Cradling her young daughter in her arms, Khat Tha confessed she was terrified to fall pregnant with HIV. Tha, now 50, has lived with the virus for 15 years. Her husband, who frequented sex workers, became infected, and in turn infected her. When he passed away from AIDS in 2014 and Tha remarried, her new husband wanted a child.
“I was very scared. I did not want to get pregnant because I knew I had HIV,” she said. But she consulted with her doctor, who gave her medicine to prevent HIV transmission to the foetus, and despite the financial difficulty, she purchased formula for her baby, Srey Mom, to drink.
Srey Mom, now a cheeky 2-year-old playing with a balloon affixed to her wrist, is HIV-free. The spread of HIV from mother to unborn child is something the government aims to eliminate by 2020, the chair of the National AIDS Authority, Ieng Mouly, said yesterday at a World AIDS Day march on Koh Pich.
He said this year, some 80 percent of pregnant women were given medicine to prevent infections in the womb, though 6 percent of new mothers with HIV passed the virus to their babies. Choub Sok Chamroeun, executive director at HIV NGO Khana, said 646 people had passed away from AIDS this year, while 3,951 new infections were recorded.
While UNAIDS Cambodia country director Marie-Odile Emond said the Kingdom was on a “fast track” to achieving their goal of eliminating all new infections by 2025, she said now was “a pivotal time for us to ensure that no one is left behind”.

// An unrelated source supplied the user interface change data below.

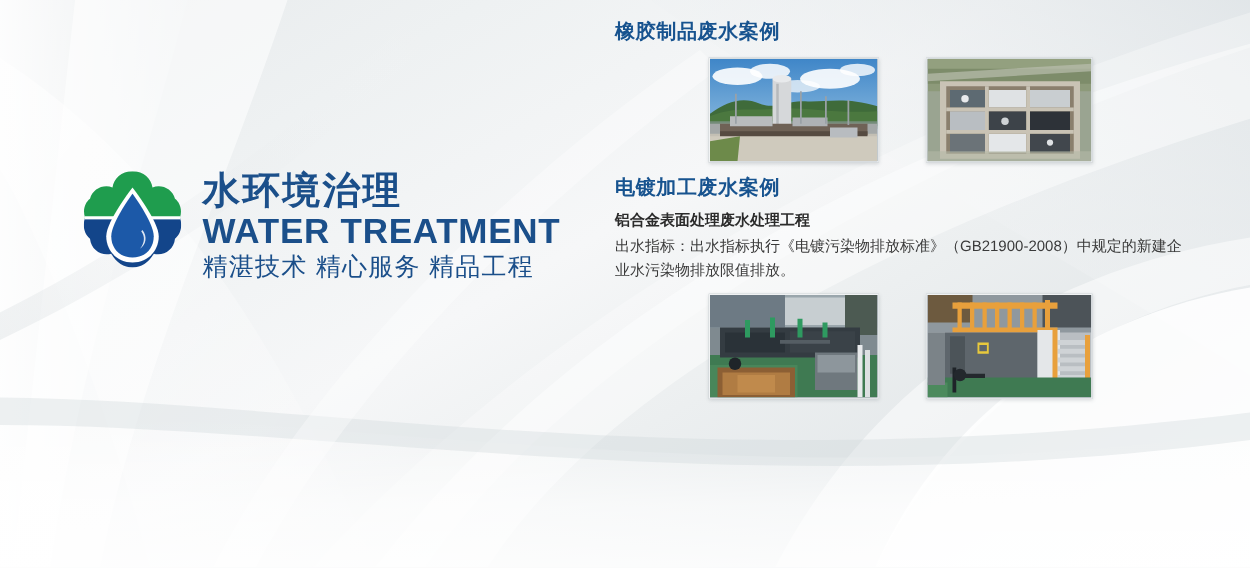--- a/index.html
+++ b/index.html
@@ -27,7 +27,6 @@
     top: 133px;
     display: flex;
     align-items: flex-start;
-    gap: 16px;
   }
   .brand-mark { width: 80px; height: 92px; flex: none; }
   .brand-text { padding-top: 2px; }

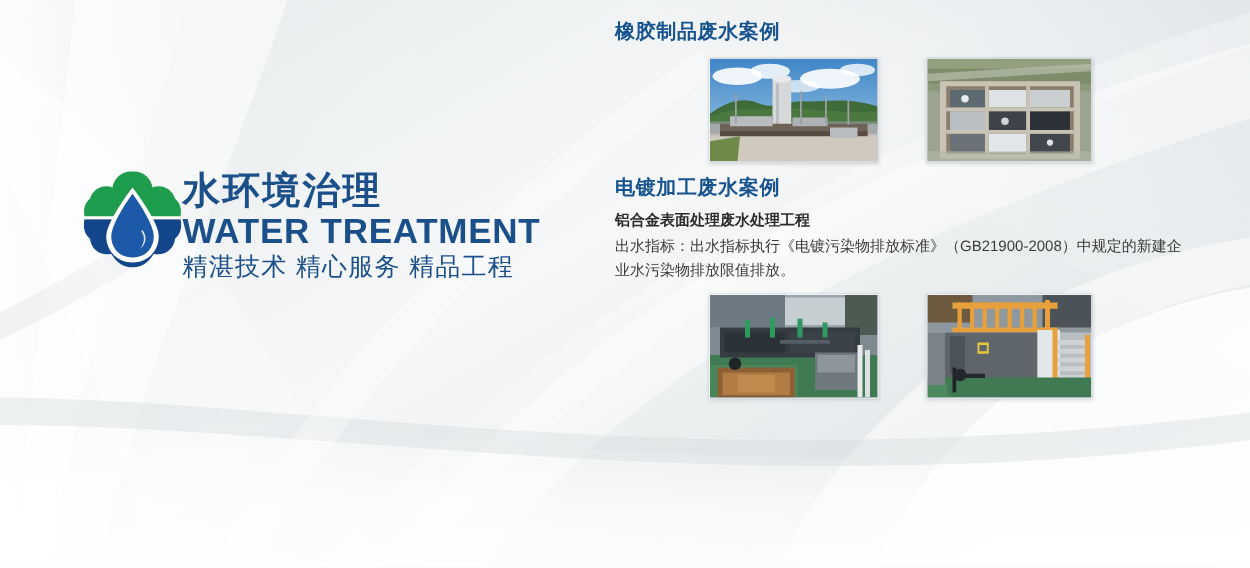--- a/index.html
+++ b/index.html
@@ -63,7 +63,7 @@
     top: 15px;
     width: 462px;
   }
-  .case-block + .case-block { margin-top: 10px; }
+  .case-block + .case-block { margin-top: 38px; }
   .case-title {
     font-size: 16px;
     line-height: 22px;

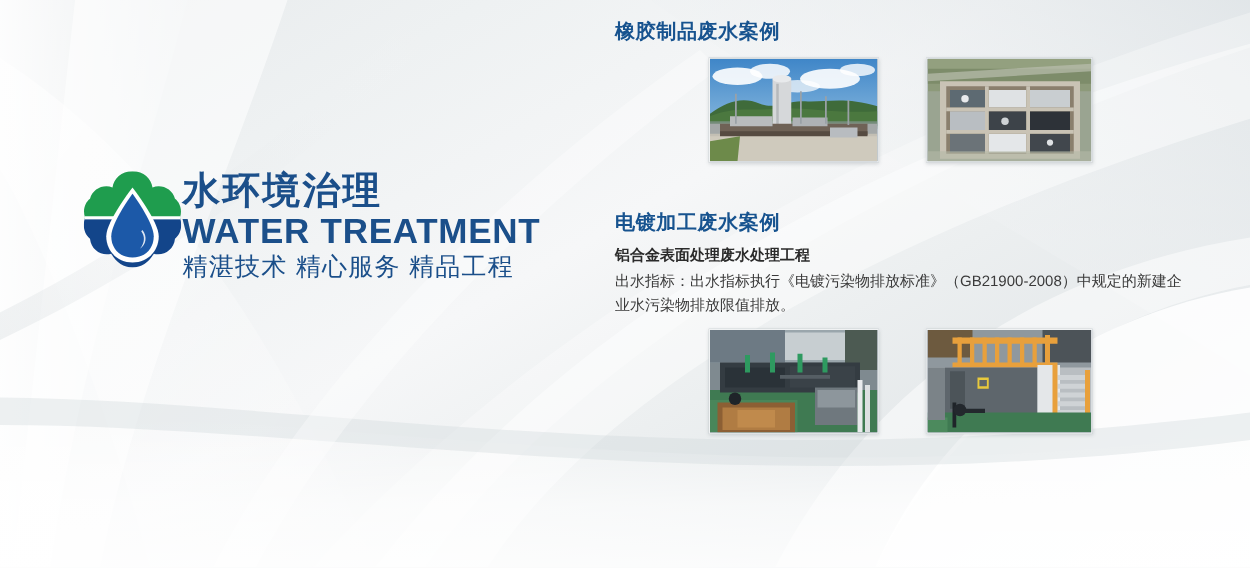--- a/index.html
+++ b/index.html
@@ -47,13 +47,13 @@
     white-space: nowrap;
   }
   .brand-slogan {
-    font-size: 20px;
+    font-size: 16px;
     line-height: 28px;
-    font-weight: 400;
+    font-weight: 700;
     color: #1b4f8a;
     letter-spacing: 1px;
     white-space: nowrap;
-    margin-top: 1px;
+    margin-top: 11px;
   }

That especially applied to key populations with a higher risk of HIV. While HIV prevalence in the general population sits at 0.6 percent, for people who inject drugs, that prevalence jumps to a whopping 23 percent.
For transgender people, the rate is 5.9 percent, while for entertainment workers, it’s 4.6 percent. Men who have sex with men have an HIV prevalence of 2.3 percent.
ARV Users Association program manager Heng Chheangkim added another “invisible” group were prison inmates, with his organisation currently helping 106 HIV patients – and diagnosing seven new cases this year – within the walls of the capital’s Prey Sar prison. Those 106 inmates represent 1.8 percent of the prison, an infection rate three times the national average.
“HIV-positive prisoners are particularly vulnerable – often lacking a social support network and facing notable difficulties in accessing and adhering to treatment,” he said.
A study earlier this year highlighted the plight of women like Tha, for whom traditional Khmer values made it difficult to challenge their husbands about their infidelities or unwillingness to wear condoms, which heightens risk of HIV infection.
Gender expert Kasumi Nagakawa said although sex workers and their clients were well aware of the HIV risk, sometimes failure to use condoms came down to a drunken clientele. She added that other entertainment workers, such as promoters and those in massage parlours, could sometimes be pressured by clients to not use condoms, and be deterred by police who continued to seize condoms as “evidence” of sex work.